Depuis deux ans, une avocate se rend dans des collèges et des lycées pour faire réagir les élèves sur la question de la liberté d’expression. Ce qui suscite des réactions variées.
«Si je dis que la religion c’est de la merde, ça vous choque ? » Anne Dunan n’y va pas par quatre chemins pour faire entendre aux onze adolescentes face à elle, dans une salle du lycée Claret de Toulon (Var), ce que sont la liberté d’expression, le blasphème, l’injure. Elle avait prévenu, au début de la séance : « On est entre nous, on parle cash, vous pouvez poser toutes les questions. »
Puis, ce bout de femme en jupe prune et haut pailleté a affiché au tableau des unes polémiques de « Charlie Hebdo ». Elle n’est pas enseignante mais avocate, et décidée à porter une liberté de parole parfois difficile à faire résonner entre les murs des salles de classe.
Débat animé
Voilà deux ans qu’elle propose bénévolement ses services aux collèges et lycées de la région, en tant que militante associative et membre de la réserve citoyenne de l’Education nationale. Au lycée Claret, on est très preneur de ses exposés : les six classes de première, largement féminines, doivent y passer cette année. « La parole d’un intervenant extérieur porte beaucoup plus que celle des professeurs, parce qu’on est dans le vécu, dans le témoignage », analyse le proviseur, Patrice Mascarte. Dans cet établissement professionnel de 500 élèves, deux lycéennes sont suivies par la préfecture pour un risque de radicalisation islamiste et une troisième inquiète les autorités. Au-delà de ces cas, « il est très difficile de faire sortir les élèves des théories du complot, déplore Brigitte Mir, enseignante de français et d’histoire-géographie. Certains voient les frères Kouachi ou Mohammed Merah comme des gens qui ont du cran, des jeunes qui sont allés au bout de leurs idées.»
Nour, 17 ans, est au contraire au clair sur l’idée que le terrorisme doit être condamné et combattu. Devant la une de « Charlie Hebdo » montrant un prophète déprimé, avec cette phrase « C’est dur d’être aimé par des cons », elle applaudit : « Ça, je pourrais l’acheter. » Elle rit devant l’image de François Hollande sur un scooter, légendé « Fast and Furious ». Mais elle n’accepte pas les caricatures sur la mort des migrants naufragés ou le droit au blasphème. « Je comprends, mais je ne suis pas d’accord », dit-elle.

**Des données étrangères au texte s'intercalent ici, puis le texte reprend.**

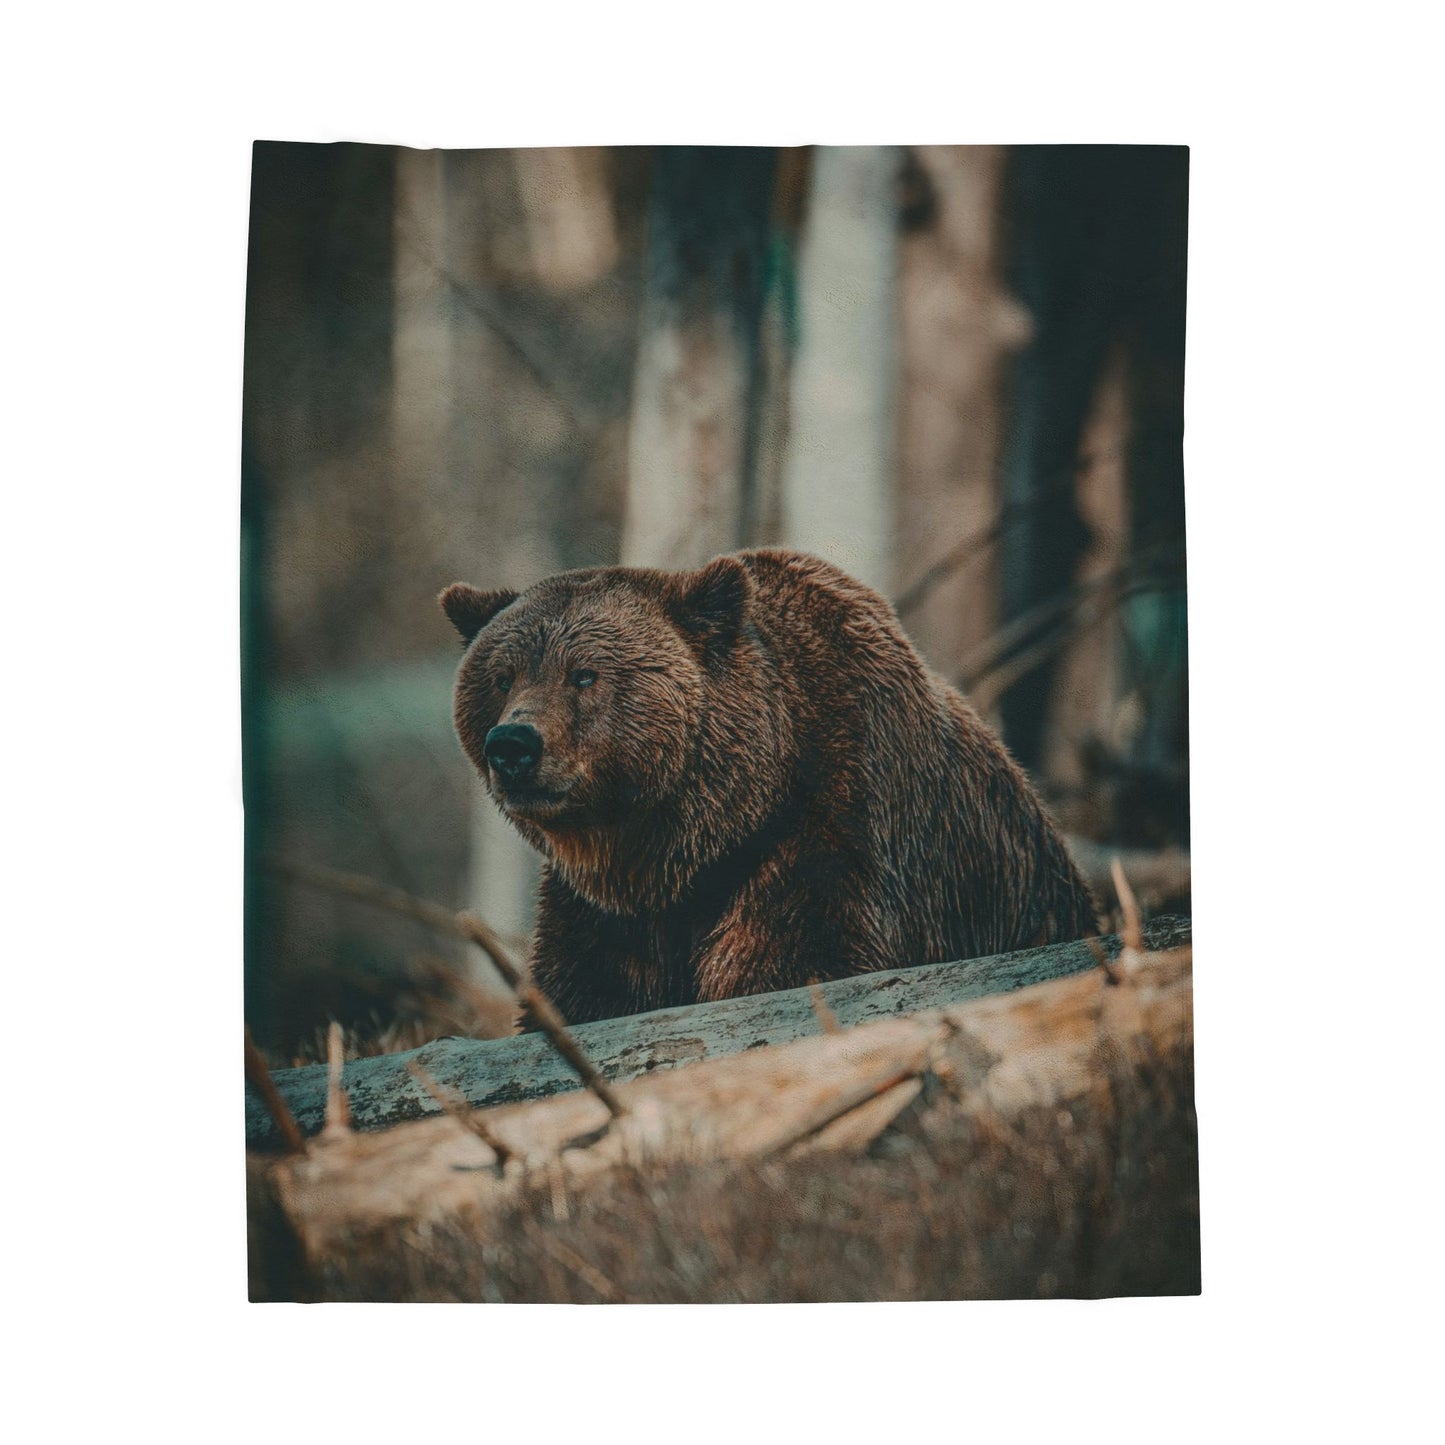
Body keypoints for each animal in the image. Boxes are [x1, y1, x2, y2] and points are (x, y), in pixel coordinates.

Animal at [441, 548, 1097, 1027]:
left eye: (584, 674)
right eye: (502, 676)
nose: (513, 745)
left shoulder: (837, 828)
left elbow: (795, 959)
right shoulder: (604, 912)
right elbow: (582, 991)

Dans la salle, face à Anne Dunan, la moitié des chaises sont vides, la classe est décimée par la grippe, et aussi par un absentéisme persistant. Pourtant, le débat est animé. Sabrina, 18 ans, au premier rang, campe sur ses positions : « Le blasphème devrait être interdit par la loi. Si on critique ma religion, c’est à moi qu’on fait mal. » Lydia pense qu’il y a en France « trop de liberté d’expression, c’est ce qui cause des problèmes ». Pour à peu près toutes les élèves, « critiquer » est synonyme de « mal parler ». Anne Dunan en appelle à Voltaire et aux Lumières. Et insiste : « Critiquer, c’est se poser des questions. »
Besoin de parler
Selon les statistiques administratives, les lycéens de Claret sont les plus défavorisés de l’académie de Nice. « Il n’y a pas beaucoup d’élèves dans la classe qui n’ont pas de problème personnel, constate leur professeur de français et d’histoire-géographie, Catherine Waldet. Mais elles sont très ouvertes et ont besoin de parler : pour elles, ces sujets ne sont pas de la théorie, c’est leur vie. »
Nour s’est entendu dire deux fois dans le bus qu’elle ferait mieux de « retourner au bled ». Sabrina raconte qu’elle s’est fait « frapper et cracher dessus », il y a deux ans, parce qu’elle portait à l’époque un voile intégral. Elle n’a pas déposé plainte. « J’ai changé ma manière de m’habiller », précise-t-elle, aujourd’hui en pull gris et pantalon passe-partout. Mais, aussitôt les cours terminés, elle sort de son sac épingles et étoffe, et rajuste son voile noir. « C’est une partie de moi », précise-t-elle.